What to produce: Rewrite these lines with every "photo" replaced by "image", keeping everything else unchanged. Leave the pictures out of your answer.

-- Start of Records shown --

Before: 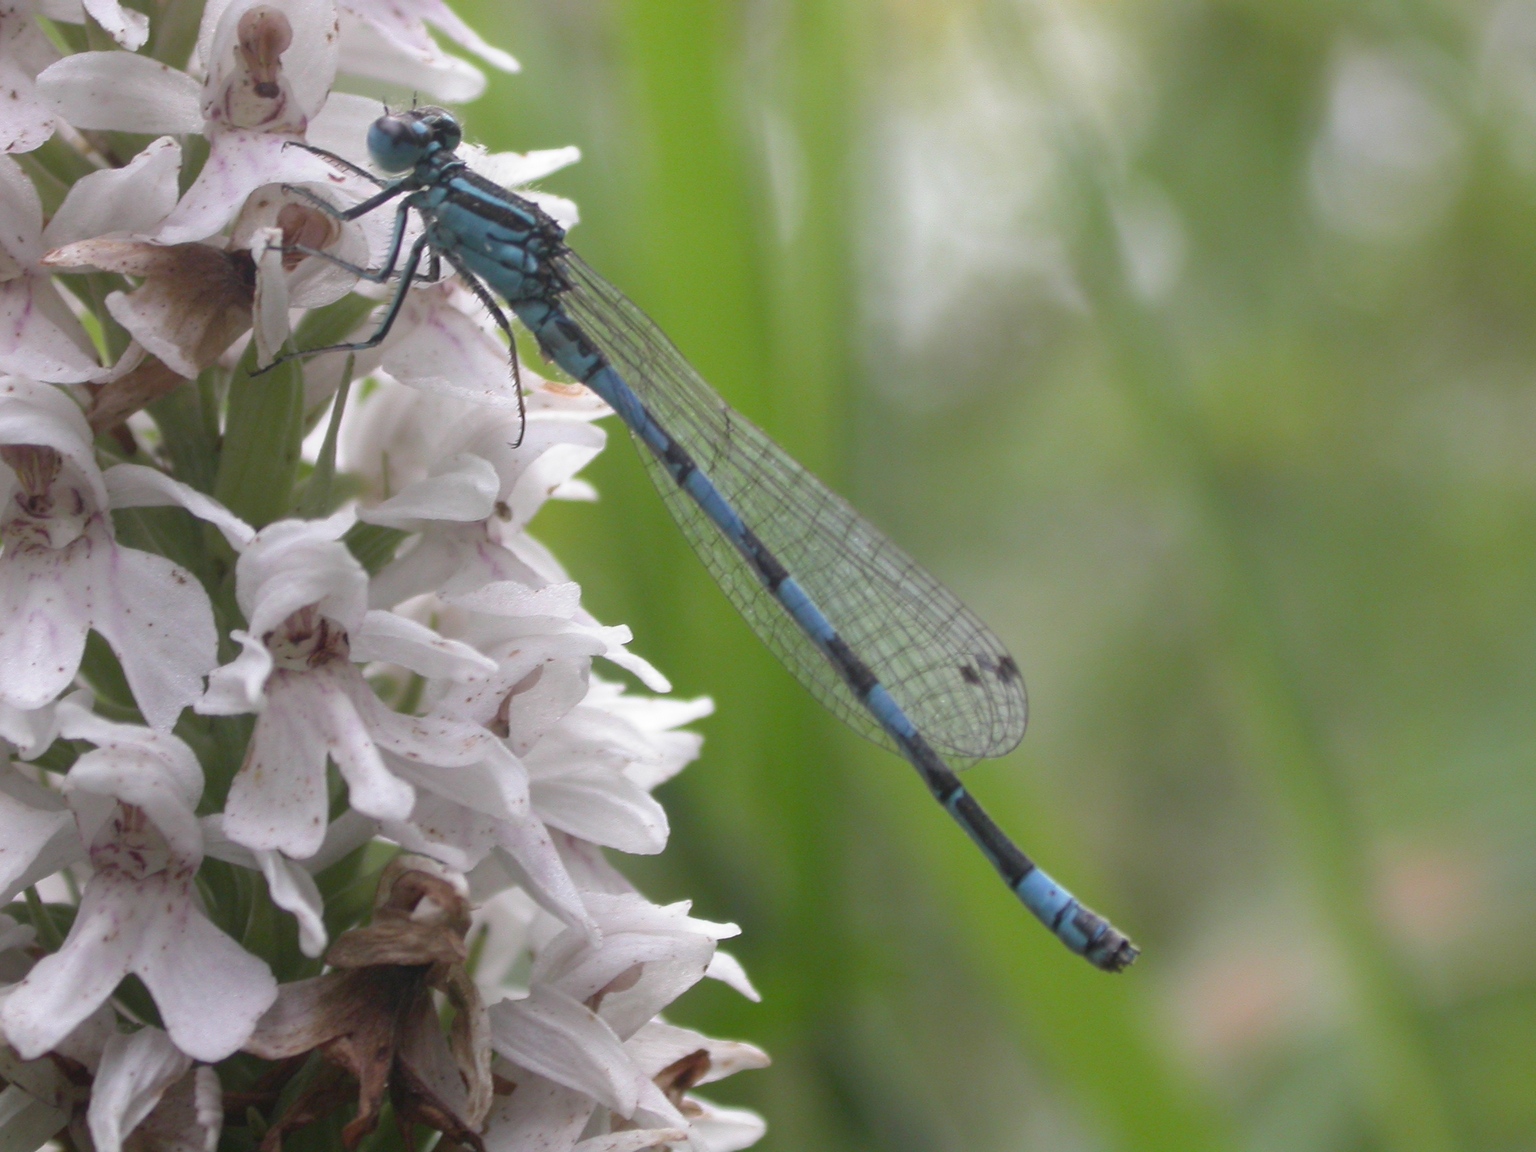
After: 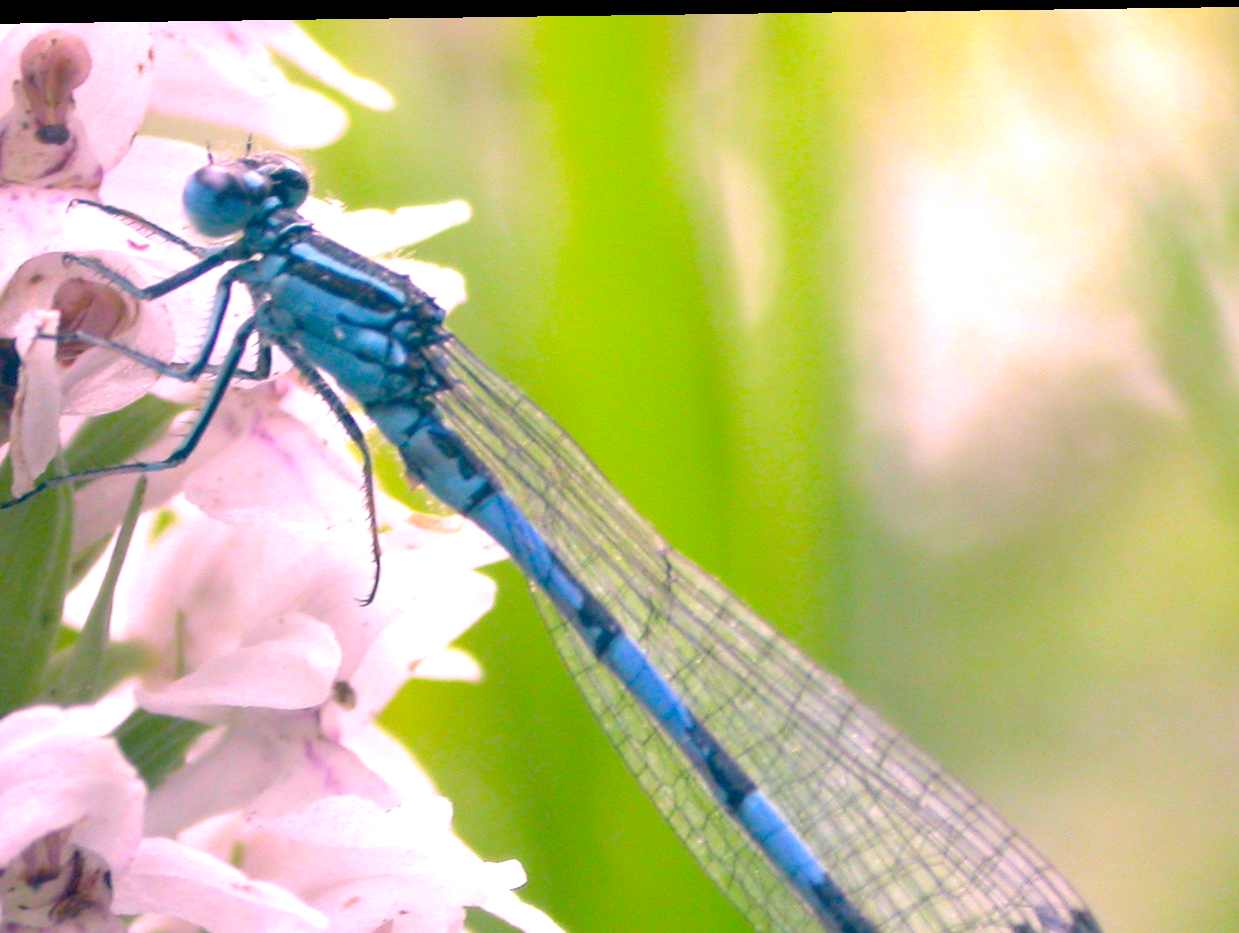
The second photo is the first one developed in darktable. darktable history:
crop: left 19.556%, right 30.401%, bottom 46.458%
exposure: black level correction 0.01, exposure 1 EV, compensate highlight preservation false
rotate and perspective: rotation 0.128°, lens shift (vertical) -0.181, lens shift (horizontal) -0.044, shear 0.001, automatic cropping off
color correction: highlights a* 17.03, highlights b* 0.205, shadows a* -15.38, shadows b* -14.56, saturation 1.5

-- End of Records shown --

Full answer:
Before: 
After: 
The second image is the first one developed in darktable. darktable history:
crop: left 19.556%, right 30.401%, bottom 46.458%
exposure: black level correction 0.01, exposure 1 EV, compensate highlight preservation false
rotate and perspective: rotation 0.128°, lens shift (vertical) -0.181, lens shift (horizontal) -0.044, shear 0.001, automatic cropping off
color correction: highlights a* 17.03, highlights b* 0.205, shadows a* -15.38, shadows b* -14.56, saturation 1.5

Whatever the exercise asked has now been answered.